Consider this extreme example: The score on the stand at the performance of Beethoven’s Ninth by Bernstein at the fall of the Berlin Wall was the same score that was on the stand when Furtwangler and Knappertsbusch conducted the same work in Nazi Germany in the 1940s. No composer, from Bach to Boulez, would deny the assertion that there is more to performing music than the illusory, “faithful” realization of the printed score.
Schuller’s book should be read by every conductor, self-styled connoisseur and concert-goer. It is a classic restatement of a modernist position about reading, meaning, interpretation and texts that has long been abandoned by literature, theater and art. Younger performers and scholars must reclaim traditional classical music as a living art meant to be re-imagined. In order to communicate what Beethoven, from a historical point of view, sought to communicate to his own audience, one might have to radically rethink the performance of his symphonies. At the same time, Sculler’s text offers a crucial counter-argument that must be confronted. He has done a great service, brilliantly executed, if only to help listeners and performers discover how not to proceed.
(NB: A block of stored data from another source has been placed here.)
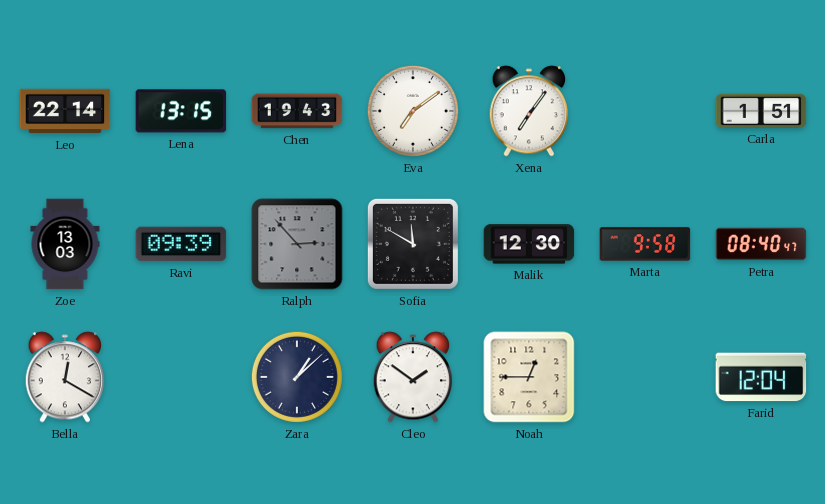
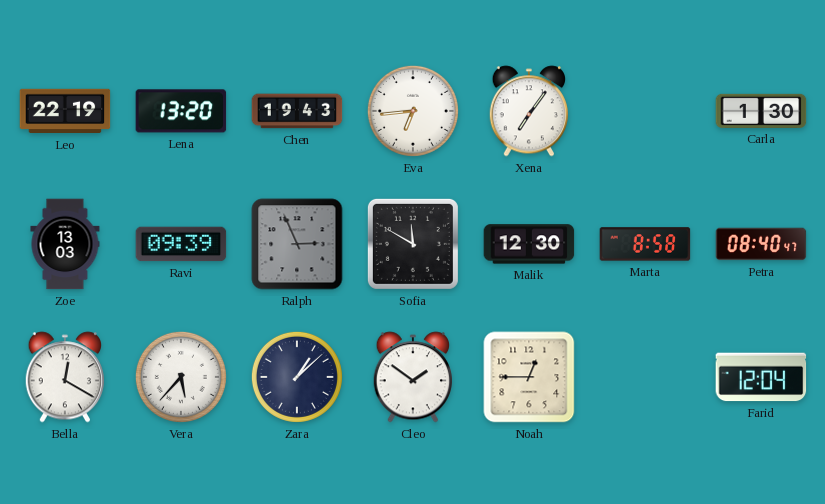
Leo: 22:14 -> 22:19
Lena: 13:15 -> 13:20
Eva: 7:09 -> 6:44
Carla: 1:51 -> 1:30
Ralph: 2:53 -> 2:56
Marta: 9:58 -> 8:58
Vera: none -> 5:37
The sobering part of Schuller’s book is the admonition, equally evident in Farberman’s text, that in the end, conducting is an extraordinarily difficult musical task. It requires, at a minimum, consummate musicianship. But that alone will not suffice. When the great pianist Arthur Rubinstein, who at the end of his career wanted to try his hand at conducting, was on tour with the Jerusalem Symphony in Israel, he asked whether at one rehearsal he could spend the allotted time conducting the orchestra. The orchestra was only too delighted. Rubinstein chose Brahms’ Third Symphony. The music was put on the stands. Rubinstein began to conduct, and very quickly things unraveled. He went to the piano on stage and played the opening bars in an attempt to show what he wanted it to sound like. He knew every note of the score. He returned to the podium and was again unsuccessful. He returned to the piano. After 10 frustrating minutes, with a huge grin he said, “After all these years I have wanted to know what this was all about, and now for the first time I really get it.” He put the baton down and walked off. Schuller and Farberman know what it takes to train someone to do what Rubinstein could not. The fact that there is such a divergence between them with respect to conducting and interpretation is itself a welcome sign of vitality at a time when contemporary musical life seems all too often moribund.